◆ **What to produce**:
Repeat exactly the lines that run from the one containing "ALEC Media Policy" to the end of the data, and leave out all others.

◆ **Source material**:

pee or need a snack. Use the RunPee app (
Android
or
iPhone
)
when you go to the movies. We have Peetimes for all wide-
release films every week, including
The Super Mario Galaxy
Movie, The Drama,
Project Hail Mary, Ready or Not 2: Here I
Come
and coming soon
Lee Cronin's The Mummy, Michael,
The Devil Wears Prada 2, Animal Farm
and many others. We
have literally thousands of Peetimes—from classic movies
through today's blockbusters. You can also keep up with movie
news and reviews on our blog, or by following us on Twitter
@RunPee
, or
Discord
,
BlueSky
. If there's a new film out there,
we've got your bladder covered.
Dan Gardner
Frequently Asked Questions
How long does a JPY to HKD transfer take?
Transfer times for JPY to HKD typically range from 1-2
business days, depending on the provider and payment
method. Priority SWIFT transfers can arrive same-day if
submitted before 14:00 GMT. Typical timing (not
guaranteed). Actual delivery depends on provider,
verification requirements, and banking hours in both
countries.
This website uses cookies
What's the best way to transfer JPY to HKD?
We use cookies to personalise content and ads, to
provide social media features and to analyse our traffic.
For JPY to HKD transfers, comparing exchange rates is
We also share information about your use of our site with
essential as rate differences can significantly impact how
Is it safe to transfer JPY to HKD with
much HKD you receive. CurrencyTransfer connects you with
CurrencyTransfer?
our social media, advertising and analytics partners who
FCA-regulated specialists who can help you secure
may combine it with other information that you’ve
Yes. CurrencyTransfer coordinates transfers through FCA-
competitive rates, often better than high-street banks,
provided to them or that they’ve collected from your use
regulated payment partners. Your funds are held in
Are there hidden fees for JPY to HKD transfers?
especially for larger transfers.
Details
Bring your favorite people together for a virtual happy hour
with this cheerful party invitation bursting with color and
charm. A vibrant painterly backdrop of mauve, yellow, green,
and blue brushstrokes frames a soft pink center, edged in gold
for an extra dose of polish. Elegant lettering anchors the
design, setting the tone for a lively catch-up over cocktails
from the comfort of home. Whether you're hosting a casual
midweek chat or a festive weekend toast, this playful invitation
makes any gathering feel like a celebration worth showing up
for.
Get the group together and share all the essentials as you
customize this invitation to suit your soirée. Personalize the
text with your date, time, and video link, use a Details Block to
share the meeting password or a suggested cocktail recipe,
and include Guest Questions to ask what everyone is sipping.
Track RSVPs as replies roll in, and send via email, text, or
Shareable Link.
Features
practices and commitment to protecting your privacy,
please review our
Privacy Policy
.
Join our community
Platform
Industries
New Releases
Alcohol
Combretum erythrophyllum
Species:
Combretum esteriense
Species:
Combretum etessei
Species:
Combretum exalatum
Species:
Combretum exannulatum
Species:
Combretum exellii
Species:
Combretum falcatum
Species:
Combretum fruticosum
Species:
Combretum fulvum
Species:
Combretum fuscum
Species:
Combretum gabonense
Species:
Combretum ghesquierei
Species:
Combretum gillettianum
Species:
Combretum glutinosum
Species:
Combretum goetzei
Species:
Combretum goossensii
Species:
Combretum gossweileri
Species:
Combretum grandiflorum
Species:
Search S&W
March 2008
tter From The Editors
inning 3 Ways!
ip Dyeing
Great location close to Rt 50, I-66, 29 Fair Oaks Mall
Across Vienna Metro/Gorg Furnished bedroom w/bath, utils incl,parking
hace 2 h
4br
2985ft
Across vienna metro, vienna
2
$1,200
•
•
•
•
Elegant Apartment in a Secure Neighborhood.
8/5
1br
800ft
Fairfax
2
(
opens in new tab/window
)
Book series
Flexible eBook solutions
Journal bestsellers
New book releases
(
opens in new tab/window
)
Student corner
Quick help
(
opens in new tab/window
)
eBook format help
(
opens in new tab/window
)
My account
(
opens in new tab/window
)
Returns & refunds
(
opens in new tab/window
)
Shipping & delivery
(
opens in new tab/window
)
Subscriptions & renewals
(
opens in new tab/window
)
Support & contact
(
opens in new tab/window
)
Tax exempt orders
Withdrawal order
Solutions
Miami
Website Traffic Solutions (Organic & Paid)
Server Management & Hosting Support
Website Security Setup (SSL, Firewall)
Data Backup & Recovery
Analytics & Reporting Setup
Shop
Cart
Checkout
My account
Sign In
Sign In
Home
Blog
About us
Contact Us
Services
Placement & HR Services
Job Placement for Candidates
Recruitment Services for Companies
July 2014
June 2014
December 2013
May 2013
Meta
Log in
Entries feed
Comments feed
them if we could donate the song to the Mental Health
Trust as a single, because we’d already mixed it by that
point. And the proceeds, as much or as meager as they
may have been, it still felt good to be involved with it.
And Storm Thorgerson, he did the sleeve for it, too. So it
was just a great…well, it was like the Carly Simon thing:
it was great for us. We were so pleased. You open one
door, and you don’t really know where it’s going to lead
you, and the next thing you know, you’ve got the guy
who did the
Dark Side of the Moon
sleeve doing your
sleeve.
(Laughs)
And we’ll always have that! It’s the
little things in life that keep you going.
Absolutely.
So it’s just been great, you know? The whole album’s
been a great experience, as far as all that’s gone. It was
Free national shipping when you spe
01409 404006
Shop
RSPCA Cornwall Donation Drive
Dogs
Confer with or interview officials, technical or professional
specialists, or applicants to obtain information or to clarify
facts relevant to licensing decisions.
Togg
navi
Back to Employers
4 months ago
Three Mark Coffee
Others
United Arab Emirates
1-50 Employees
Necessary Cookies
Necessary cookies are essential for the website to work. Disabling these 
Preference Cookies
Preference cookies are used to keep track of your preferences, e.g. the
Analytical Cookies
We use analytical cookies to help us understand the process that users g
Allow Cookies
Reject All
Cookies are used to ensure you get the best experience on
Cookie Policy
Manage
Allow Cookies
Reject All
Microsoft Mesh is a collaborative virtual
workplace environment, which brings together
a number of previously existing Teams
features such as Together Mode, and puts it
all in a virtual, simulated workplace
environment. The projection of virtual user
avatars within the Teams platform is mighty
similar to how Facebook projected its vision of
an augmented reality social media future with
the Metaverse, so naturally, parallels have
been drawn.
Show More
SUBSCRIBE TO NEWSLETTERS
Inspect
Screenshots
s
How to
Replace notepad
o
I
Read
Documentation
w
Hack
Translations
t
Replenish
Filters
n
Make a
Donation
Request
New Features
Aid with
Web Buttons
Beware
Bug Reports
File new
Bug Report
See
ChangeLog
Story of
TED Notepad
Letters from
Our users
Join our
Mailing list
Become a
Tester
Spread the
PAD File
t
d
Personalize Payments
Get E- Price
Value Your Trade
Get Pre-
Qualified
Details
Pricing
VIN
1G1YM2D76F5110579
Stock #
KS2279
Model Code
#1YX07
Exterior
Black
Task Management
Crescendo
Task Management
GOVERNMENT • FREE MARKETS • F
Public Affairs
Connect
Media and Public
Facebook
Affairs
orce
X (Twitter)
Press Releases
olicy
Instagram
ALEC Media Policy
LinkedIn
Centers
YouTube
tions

◆ **Result**:
ALEC Media Policy
LinkedIn
Centers
YouTube
tions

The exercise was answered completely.